* **Problems to work on**
A - In the piece below about the new ad campaign, name each group of people it refers to (such as a generation, a family role, a nationality or an occupation), giving each group once.
B - Carry on the piece below about the new ad campaign from the point where it stops.

So we’ve just launched our new ad campaign; you might have seen it online and in the paper. We expected that it might be risky. When we decided that we wanted to make finances relatable to millennials, we knew a few moms and dads would cover their eyes.


The thing is, we’re not talking about sex just for the sake of talking about sex. We’re talking about it in a very specific way that plays on the taboo nature of the topic—because that’s also how people tend to approach conversations about their money... which does nothing for financial literacy rates. A PricewaterhouseCoopers report found that "compared with other Americans, the millennial generation—those born between the early 1980s and mid-1990s—has the “lowest level of financial literacy.”

We think $45 NSF fees and bank CEOs’ salaries are more offensive, tbh.

* **Records shown**
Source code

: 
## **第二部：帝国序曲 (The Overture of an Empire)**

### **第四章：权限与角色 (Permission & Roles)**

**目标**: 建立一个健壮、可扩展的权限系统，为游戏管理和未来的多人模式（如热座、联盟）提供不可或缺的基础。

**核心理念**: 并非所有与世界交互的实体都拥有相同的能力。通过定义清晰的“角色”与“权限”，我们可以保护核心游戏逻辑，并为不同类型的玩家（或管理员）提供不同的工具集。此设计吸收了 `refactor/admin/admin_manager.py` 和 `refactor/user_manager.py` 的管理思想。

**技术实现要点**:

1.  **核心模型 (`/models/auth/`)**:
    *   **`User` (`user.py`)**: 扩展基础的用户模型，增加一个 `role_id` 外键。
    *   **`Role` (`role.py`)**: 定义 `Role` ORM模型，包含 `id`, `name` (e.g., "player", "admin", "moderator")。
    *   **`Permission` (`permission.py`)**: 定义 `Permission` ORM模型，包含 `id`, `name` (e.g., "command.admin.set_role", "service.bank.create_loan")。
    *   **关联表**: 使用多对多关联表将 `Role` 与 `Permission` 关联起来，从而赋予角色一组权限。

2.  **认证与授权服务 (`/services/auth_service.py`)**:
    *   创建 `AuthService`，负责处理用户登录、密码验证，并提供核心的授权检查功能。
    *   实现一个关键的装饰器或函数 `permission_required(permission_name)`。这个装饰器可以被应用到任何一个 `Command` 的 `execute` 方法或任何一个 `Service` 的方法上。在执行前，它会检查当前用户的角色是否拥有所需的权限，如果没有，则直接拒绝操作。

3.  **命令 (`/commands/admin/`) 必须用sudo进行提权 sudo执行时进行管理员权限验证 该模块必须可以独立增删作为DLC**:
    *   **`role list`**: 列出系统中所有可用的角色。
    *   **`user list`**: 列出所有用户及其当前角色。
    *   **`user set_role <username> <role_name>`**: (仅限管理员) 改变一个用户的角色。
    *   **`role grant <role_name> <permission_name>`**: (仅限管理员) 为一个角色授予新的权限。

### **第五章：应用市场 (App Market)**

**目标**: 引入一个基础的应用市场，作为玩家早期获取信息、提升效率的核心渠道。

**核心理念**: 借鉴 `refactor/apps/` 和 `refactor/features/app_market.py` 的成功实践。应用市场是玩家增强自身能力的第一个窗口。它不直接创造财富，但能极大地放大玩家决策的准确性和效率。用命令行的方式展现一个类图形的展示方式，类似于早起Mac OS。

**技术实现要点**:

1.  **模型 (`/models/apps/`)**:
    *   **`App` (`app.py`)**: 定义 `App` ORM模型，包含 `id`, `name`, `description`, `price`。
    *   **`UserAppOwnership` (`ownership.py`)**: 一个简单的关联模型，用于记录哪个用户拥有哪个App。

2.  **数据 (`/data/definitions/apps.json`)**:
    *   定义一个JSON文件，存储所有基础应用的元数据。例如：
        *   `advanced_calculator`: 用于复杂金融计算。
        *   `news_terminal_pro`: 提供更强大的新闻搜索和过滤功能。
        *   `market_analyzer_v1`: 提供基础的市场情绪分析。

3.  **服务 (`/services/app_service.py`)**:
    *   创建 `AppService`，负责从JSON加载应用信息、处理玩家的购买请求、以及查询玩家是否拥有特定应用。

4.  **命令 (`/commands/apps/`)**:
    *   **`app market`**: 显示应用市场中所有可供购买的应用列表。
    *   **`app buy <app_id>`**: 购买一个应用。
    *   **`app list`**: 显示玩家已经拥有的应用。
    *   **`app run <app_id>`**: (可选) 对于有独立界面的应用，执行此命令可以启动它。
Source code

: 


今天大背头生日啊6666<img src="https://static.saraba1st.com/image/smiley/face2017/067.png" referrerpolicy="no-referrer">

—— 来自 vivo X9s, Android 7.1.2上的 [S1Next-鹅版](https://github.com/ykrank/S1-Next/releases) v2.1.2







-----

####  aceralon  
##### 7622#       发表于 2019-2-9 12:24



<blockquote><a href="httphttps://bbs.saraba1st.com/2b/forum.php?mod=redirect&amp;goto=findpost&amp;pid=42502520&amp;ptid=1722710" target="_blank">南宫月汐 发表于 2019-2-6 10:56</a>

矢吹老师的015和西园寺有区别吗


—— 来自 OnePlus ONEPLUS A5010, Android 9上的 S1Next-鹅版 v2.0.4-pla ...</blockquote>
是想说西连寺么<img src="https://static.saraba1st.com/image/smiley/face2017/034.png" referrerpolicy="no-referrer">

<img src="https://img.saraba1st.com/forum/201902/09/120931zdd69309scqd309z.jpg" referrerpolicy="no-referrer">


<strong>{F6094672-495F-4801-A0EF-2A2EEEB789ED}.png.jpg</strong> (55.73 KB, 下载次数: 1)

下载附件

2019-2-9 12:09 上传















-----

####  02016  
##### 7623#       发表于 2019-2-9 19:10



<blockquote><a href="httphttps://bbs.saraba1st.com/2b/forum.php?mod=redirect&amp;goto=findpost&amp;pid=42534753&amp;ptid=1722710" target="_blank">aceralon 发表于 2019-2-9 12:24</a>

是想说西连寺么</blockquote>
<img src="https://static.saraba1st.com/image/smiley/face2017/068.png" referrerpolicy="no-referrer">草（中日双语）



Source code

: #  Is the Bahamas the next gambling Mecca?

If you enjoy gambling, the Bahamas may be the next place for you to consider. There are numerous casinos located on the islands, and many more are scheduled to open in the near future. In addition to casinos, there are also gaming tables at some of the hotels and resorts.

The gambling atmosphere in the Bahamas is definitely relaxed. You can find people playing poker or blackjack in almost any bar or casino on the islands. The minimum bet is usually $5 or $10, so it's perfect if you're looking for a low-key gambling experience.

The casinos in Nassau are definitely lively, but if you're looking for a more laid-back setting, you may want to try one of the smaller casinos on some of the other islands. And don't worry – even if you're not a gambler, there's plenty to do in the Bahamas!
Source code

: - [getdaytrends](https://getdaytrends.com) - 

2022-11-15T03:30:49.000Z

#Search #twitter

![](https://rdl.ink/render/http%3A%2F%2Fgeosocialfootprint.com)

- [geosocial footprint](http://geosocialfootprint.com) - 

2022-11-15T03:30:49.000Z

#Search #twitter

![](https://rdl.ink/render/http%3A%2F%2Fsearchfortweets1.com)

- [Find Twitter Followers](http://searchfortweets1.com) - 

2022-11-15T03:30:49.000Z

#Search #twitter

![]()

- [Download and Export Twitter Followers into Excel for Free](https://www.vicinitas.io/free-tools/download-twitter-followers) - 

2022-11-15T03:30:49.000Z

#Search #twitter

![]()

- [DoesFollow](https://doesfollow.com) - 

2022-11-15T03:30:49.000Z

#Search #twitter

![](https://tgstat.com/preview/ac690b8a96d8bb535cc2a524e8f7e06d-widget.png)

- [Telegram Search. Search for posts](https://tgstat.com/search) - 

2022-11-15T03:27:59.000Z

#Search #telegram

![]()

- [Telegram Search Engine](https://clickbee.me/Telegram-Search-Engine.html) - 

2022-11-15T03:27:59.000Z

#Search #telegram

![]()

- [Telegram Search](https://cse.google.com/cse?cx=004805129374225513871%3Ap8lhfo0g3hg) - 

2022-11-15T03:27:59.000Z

* **Outputs by task**
A - millennials; moms and dads; Americans; bank CEOs

B -
Sure, talking about sex can be difficult. But that’s just like talking about finances. It’s not always easy to talk about debt and credit and managing your money. But like any other serious issue, sweeping it under the rug doesn’t help. Being transparent and addressing it honestly, even if it gets a little uncomfortable? That opens up dialogue and brings awareness.

Exhibit A:
Chris Rock’s Oscars opening monologue.
Exhibit B:
John Oliver’s feature on Donald Trump.

P.S. The ads were created by two women who are both feminists and who love talking about stuff like sex-positivity, intersectional feminism, and the merit of that’s-what-she-said jokes in the style of Steve Carell's monotonous delivery.